Effects of gamma irradiation on soil biological communities and C and N pools in a clay loam soil
Zhang, S., Cui, S., Gong, X., Chang, L., Jia, S., Yang, X., Wu, D., Zhang, X. (2016). Effects of gamma irradiation on soil biological communities and C and N pools in a clay loam soil, 108 352-360. http://dx.doi.org/10.1016/j.apsoil.2016.09.007
© 2016 Gamma irradiation is becoming a promising technique in soil ecological studies because it has a particular advantage in selectively eliminating the target organism. But this selective sterilization technique is still in its initial exploratory stage and the subsequent impacts on soil carbon (C) and nitrogen (N) pools are relatively unknown for the majority of soils. Therefore, the responses of soil respiration, soil collembola, nematodes and microbial communities, and soil C and N pools (extracted with KCl, K2SO4 and H2SO4) to a range of gamma irradiation doses (0, 5, 10, 20 and 40 kGy) were determined under a clay loam soil in a 4-week incubation study. A flush of CO2 was observed at the beginning of the incubation period (1–2 days) post-irradiation, and then strongly decreased relative to the unirradiated soils. At the middle of incubation period (11–14 days), there was a recovery of CO2 efflux in the 5 kGy treatment. The effects of radiation on biological communities were dependent on taxa groups. The majority of collembola (>80%) and nematodes (>90%) were killed immediately in the higher doses (>5 kGy), but at lower doses of 5 kGy they were killed within 2 weeks after irradiation. The relative abundance of saprophytic fungi and protozoa decreased with increasing irradiation dose throughout the incubation period, while an opposite trend was found for some special bacterial taxa (19:1ω8c and i17:1ω9c). The resistance threshold of the entire microbial community to gamma irradiation was 10 kGy. The C and N contents in the KCl/K2SO4-extracted pools (except the dissolved organic C), in the H2SO4-extracted labile pool II (LP II) and in the recalcitrant pool (RP) decreased with increasing irradiation dose across the incubation period. The decreases in LP II and RP were accompanied by the increase in labile pool I. The variation in the level of all soil C and N pools was significantly affected by the radiation doses higher than 5 kGy.
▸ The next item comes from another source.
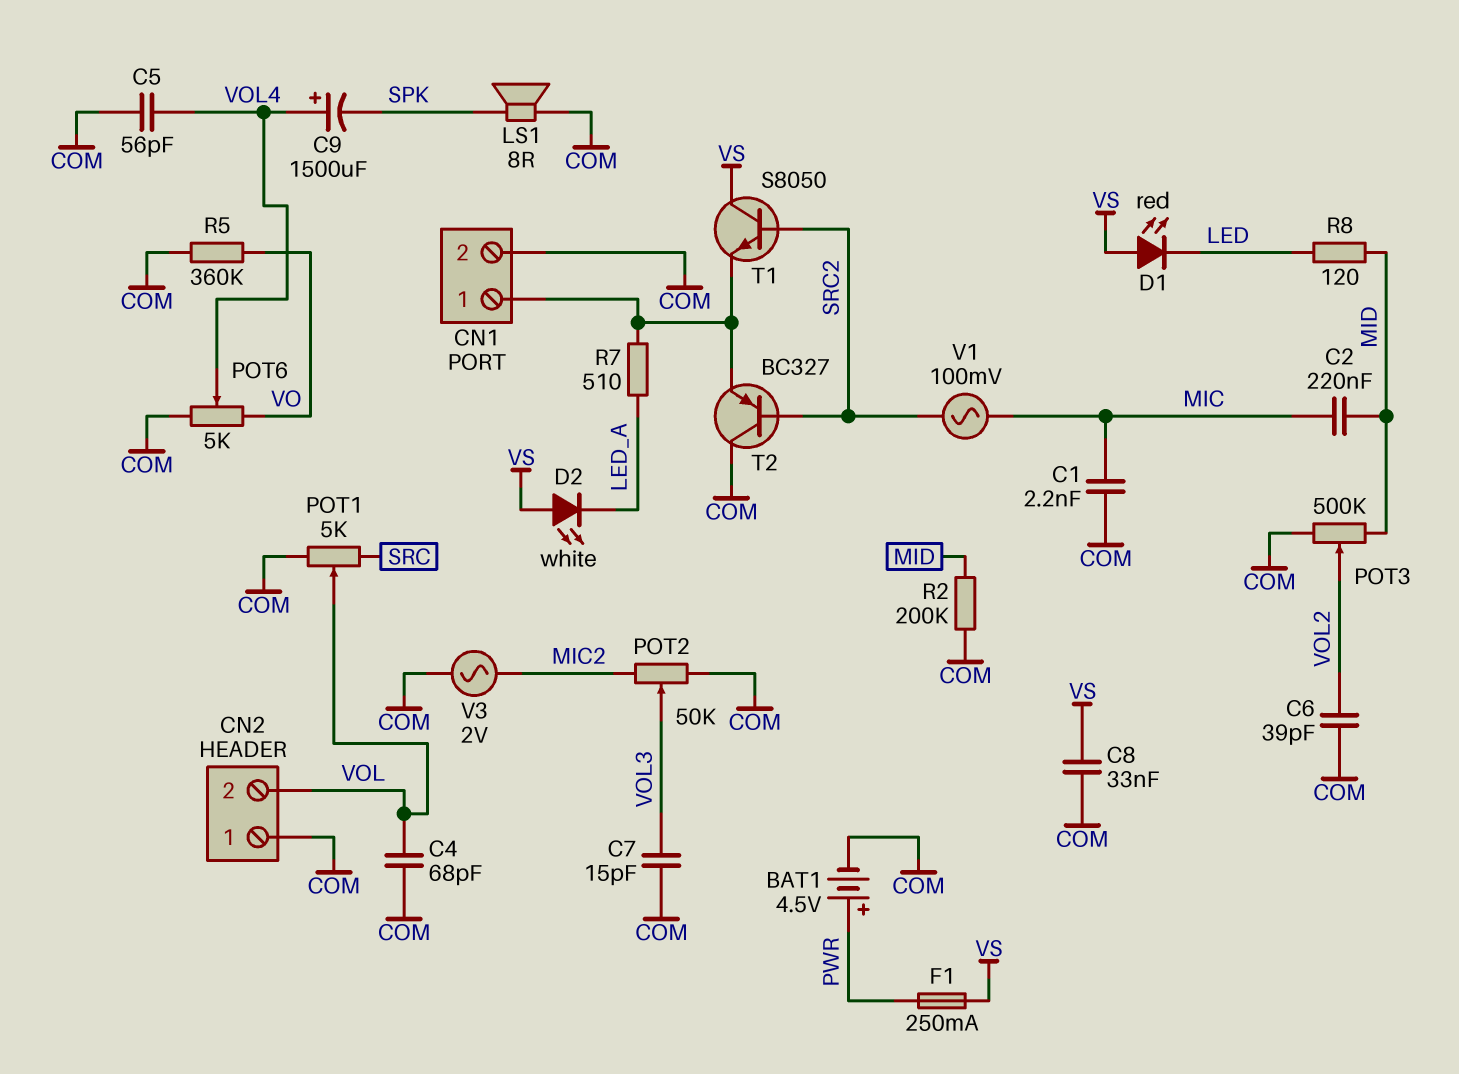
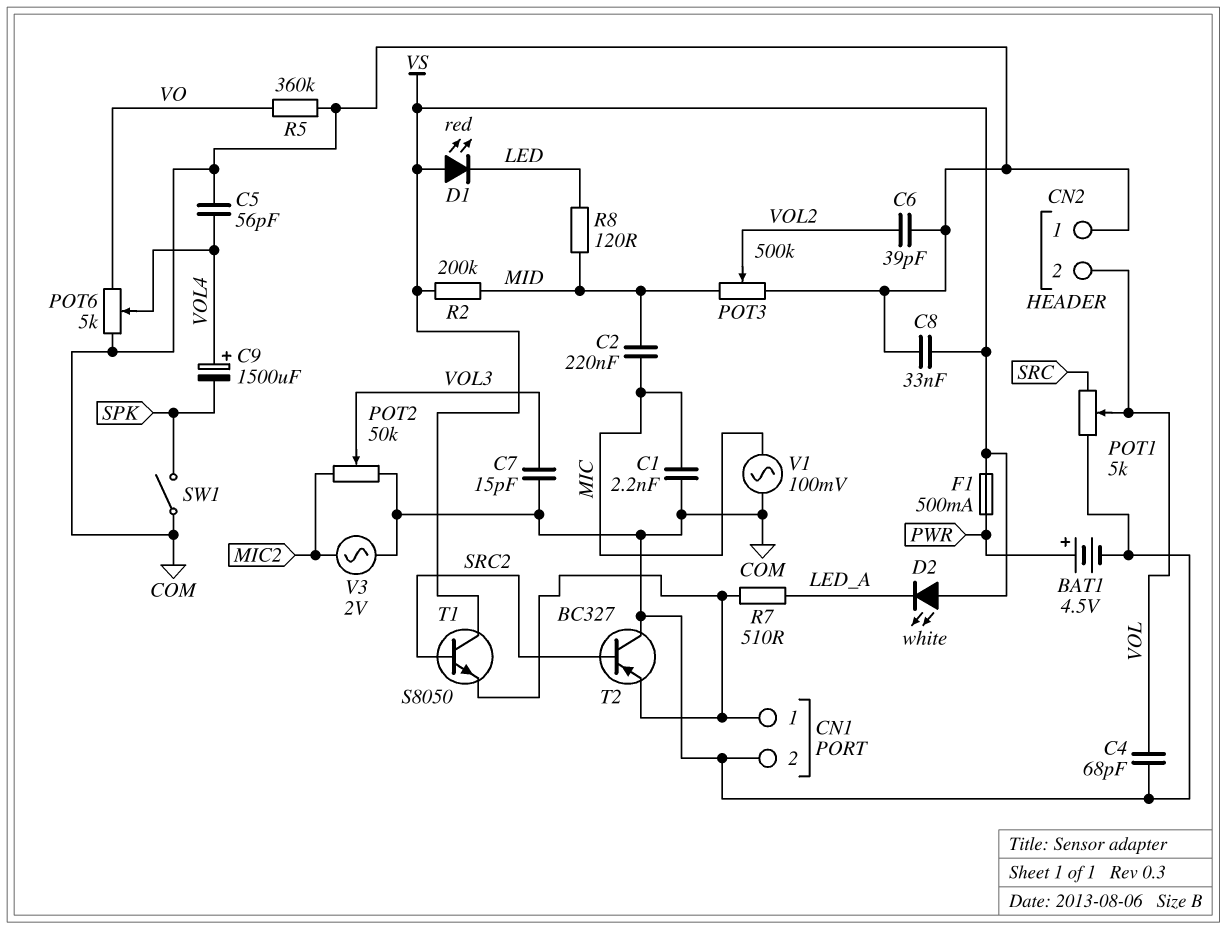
F1: 250mA (PWR, VS) -> 500mA (PWR, VS)
LS1: speaker 8R (COM, SPK) -> none
R2: 200k (COM, MID) -> 200k (MID, VS)
SW1: none -> switch (COM, SPK)
V1: AC 100mV (MIC, SRC2) -> AC 100mV (COM, MIC)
Our results indicate that the gamma dose between 5 and 10 kGy is sufficient to eliminate soil fauna without significant effect on microbial community compared to the unirradiated treatments. Moreover, a radiation dose of 5 kGy for selective defaunation has minor impacts on soil C and N pools of a clay loam soil. Our results also suggest that dose optimization is necessary due to high variability associated with irradiation levels effect on biological taxa in different soils.